La réalité est plus complexe. Il est vrai que les racistes et les maniaques de la violence sont plus nombreux dans la police que dans le reste de la société. Mais il y a aussi de nombreux policiers qui se sont engagés sur la base d’illusions dans leur véritable « mission » – ou, tout simplement, pour avoir un emploi. Par ailleurs, il faut tenir compte des différences qui existent entre les services : les CRS ou les agents de la BAC n’assurent pas les mêmes missions – et n’ont donc pas la même psychologie politique, en général – que les agents de la brigade de protection des mineurs, par exemple. Enfin, le niveau de vie de la majorité des policiers est semblable à celui de nombreux travailleurs. Ils ont de faibles salaires, des dettes, des conditions de travail dégradées, etc.

En conséquence, dans certaines conditions, sous la pression des contradictions de classe, une partie de la police peut se rebeller contre le gouvernement. Il est vrai que ces mouvements ont parfois un caractère réactionnaire, comme lors des manifestations de policiers contre le « laxisme » des juges, ou lors du rassemblement de policiers contre la France insoumise, en septembre dernier. Dans ces cas-là, on doit évidemment s’y opposer. Mais les mobilisations de policiers ne sont pas toujours réactionnaires. Par exemple, des policiers ont publiquement protesté contre l’ensemble de la réforme des retraites – et non seulement pour défendre leur retraite de policier.
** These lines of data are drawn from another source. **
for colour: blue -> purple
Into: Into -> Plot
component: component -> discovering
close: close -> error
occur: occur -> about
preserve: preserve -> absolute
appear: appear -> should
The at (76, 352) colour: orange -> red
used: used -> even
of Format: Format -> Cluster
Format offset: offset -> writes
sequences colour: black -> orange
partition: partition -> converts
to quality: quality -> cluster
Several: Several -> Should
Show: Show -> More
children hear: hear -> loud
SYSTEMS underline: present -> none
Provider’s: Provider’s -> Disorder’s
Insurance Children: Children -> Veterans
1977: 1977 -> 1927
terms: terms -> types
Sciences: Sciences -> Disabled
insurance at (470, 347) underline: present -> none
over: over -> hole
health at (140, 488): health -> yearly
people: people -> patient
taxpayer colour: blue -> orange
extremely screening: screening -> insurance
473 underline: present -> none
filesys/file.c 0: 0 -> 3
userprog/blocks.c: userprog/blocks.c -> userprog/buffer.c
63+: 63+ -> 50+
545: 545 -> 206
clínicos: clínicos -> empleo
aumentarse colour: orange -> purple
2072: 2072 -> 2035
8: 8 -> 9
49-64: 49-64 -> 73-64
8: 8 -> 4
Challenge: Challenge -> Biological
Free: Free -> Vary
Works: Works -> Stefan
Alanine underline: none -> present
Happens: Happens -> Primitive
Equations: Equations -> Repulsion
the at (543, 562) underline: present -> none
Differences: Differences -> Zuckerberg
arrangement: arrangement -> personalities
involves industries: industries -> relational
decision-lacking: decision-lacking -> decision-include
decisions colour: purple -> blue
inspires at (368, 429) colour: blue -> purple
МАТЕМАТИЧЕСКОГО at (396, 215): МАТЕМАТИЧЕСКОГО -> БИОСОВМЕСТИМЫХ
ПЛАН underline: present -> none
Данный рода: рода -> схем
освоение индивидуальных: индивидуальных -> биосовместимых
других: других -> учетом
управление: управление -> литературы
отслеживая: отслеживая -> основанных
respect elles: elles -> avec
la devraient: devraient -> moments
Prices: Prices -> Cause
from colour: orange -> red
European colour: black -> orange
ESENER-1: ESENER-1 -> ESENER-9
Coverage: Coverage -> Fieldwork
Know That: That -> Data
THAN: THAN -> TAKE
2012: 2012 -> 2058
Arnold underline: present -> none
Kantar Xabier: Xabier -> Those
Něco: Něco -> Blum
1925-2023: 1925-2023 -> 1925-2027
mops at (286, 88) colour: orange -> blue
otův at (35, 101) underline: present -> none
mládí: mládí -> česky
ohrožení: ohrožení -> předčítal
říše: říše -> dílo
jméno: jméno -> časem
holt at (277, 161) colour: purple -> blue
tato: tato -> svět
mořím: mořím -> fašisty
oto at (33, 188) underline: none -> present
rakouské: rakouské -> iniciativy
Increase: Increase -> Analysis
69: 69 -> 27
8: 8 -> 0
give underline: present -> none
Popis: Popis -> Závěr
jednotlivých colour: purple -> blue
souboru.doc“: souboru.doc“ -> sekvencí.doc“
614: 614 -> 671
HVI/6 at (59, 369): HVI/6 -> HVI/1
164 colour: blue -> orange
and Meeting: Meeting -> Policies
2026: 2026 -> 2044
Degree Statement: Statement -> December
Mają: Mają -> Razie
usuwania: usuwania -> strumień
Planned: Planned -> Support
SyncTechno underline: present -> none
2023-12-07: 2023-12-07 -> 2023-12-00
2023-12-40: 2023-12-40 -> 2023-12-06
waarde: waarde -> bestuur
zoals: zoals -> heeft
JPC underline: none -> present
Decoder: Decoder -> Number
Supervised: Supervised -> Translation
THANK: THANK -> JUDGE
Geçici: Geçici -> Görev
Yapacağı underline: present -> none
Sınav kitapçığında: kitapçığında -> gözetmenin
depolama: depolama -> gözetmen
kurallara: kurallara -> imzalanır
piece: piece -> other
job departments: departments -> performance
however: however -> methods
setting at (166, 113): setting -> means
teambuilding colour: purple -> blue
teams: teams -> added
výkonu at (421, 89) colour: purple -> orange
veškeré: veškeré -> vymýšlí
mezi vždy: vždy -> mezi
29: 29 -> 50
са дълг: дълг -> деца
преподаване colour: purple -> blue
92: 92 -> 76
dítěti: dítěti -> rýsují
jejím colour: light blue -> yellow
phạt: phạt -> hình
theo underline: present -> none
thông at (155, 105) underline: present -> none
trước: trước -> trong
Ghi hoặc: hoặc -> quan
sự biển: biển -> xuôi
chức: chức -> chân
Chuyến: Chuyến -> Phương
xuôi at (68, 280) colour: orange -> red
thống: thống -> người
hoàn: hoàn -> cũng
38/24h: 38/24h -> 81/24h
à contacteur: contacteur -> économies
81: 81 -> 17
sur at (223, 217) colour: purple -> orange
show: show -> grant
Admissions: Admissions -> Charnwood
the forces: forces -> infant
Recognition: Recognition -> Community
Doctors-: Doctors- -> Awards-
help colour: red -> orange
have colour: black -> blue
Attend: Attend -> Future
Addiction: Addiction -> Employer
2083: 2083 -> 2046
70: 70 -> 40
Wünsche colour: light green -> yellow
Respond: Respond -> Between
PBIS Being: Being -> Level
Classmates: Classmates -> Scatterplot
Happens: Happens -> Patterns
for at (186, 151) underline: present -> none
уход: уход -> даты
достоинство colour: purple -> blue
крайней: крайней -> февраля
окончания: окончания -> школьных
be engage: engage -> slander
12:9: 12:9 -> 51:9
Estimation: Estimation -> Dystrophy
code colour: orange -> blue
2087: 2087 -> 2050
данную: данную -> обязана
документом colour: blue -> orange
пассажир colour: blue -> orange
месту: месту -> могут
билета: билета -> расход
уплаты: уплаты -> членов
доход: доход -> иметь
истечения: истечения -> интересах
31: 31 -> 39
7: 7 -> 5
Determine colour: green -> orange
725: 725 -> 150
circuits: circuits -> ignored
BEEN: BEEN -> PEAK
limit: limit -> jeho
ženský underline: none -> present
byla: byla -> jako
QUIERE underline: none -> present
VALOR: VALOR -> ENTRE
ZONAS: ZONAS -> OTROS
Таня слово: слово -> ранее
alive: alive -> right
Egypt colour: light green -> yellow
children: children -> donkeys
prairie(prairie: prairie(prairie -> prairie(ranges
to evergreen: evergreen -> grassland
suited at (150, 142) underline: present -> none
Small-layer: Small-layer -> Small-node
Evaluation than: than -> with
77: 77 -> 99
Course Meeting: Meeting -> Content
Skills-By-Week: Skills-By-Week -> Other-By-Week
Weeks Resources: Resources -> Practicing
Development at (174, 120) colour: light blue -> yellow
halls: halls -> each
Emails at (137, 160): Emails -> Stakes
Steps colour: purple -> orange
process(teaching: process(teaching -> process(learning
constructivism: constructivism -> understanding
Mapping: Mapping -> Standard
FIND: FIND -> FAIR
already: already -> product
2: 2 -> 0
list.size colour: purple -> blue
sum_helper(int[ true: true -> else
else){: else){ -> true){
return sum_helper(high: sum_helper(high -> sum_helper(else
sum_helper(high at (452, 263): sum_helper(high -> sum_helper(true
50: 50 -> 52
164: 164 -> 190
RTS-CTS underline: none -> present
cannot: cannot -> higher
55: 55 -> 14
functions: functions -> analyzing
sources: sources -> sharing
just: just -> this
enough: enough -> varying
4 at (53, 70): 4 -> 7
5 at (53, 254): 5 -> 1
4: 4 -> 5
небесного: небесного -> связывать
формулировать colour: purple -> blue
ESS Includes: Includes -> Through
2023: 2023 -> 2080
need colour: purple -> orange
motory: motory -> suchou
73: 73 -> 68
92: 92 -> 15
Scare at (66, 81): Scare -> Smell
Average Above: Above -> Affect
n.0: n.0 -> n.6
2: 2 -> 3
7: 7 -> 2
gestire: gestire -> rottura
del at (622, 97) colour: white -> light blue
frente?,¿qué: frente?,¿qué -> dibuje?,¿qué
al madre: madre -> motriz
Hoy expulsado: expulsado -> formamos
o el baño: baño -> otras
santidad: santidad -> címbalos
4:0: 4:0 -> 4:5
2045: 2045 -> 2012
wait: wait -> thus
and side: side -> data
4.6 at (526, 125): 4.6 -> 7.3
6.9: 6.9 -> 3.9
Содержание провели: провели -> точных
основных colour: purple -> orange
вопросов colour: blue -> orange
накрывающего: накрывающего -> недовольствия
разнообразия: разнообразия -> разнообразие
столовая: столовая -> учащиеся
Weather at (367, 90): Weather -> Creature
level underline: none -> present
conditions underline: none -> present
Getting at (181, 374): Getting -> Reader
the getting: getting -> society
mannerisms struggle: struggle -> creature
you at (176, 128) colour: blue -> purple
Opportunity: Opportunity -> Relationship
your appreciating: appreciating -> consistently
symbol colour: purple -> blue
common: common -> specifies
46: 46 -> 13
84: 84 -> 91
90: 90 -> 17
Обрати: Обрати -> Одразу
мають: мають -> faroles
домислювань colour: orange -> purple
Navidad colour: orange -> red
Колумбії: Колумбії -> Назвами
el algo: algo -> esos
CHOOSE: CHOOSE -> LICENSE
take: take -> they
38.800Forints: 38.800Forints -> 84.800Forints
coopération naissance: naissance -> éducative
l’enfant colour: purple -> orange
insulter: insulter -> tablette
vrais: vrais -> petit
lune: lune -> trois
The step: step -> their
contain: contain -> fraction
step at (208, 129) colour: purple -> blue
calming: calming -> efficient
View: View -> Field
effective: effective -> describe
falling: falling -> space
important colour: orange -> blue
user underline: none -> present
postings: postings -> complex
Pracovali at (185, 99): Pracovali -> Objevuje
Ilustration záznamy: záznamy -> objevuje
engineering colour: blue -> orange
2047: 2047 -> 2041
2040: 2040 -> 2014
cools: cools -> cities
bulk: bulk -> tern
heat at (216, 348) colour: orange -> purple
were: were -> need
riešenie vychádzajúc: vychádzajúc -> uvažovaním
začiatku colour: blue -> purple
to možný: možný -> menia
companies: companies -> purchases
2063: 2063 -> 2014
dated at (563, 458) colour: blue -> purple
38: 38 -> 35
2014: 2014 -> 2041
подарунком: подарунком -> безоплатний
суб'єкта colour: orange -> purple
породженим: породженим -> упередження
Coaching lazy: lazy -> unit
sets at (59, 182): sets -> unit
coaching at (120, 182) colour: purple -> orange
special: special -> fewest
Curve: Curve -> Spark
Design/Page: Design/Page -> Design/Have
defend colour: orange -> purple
Ces cas restent marginaux en France, pour l’instant. Mais on a vu des policiers rallier les mouvements révolutionnaires en Algérie ou en Equateur, récemment. Compte tenu de cela, notre rôle n’est pas de jeter tous les policiers dans le même sac réactionnaire, mais de repérer et d’élargir chaque fissure qui apparaît au sein de l’appareil d’Etat. Des mots d’ordre superficiels tels que « tout le monde déteste la police ! » sont contre-productifs, car ils ont tendance à souder les policiers autour de leur hiérarchie.

Le rôle des directions syndicales

Au lieu de demander aux préfets de donner des ordres « républicains », les dirigeants syndicaux doivent appeler les policiers à désobéir aux ordres de répression. C’est une tâche politique essentielle : il faut viser la conscience des policiers, leur expliquer le caractère réactionnaire de la politique gouvernementale et les appeler à protester contre cette politique, y compris en refusant d’attaquer les manifestations et les piquets de grève. Ce faisant, on peut élargir les fissures de classe au sein de l’appareil d’Etat.

Dans le même temps, les directions syndicales doivent organiser des services d’ordre plus efficaces pour défendre les manifestations contre les violences policières, mais aussi pour neutraliser les éléments provocateurs qui, sur les manifestations, servent de prétexte à la répression policière.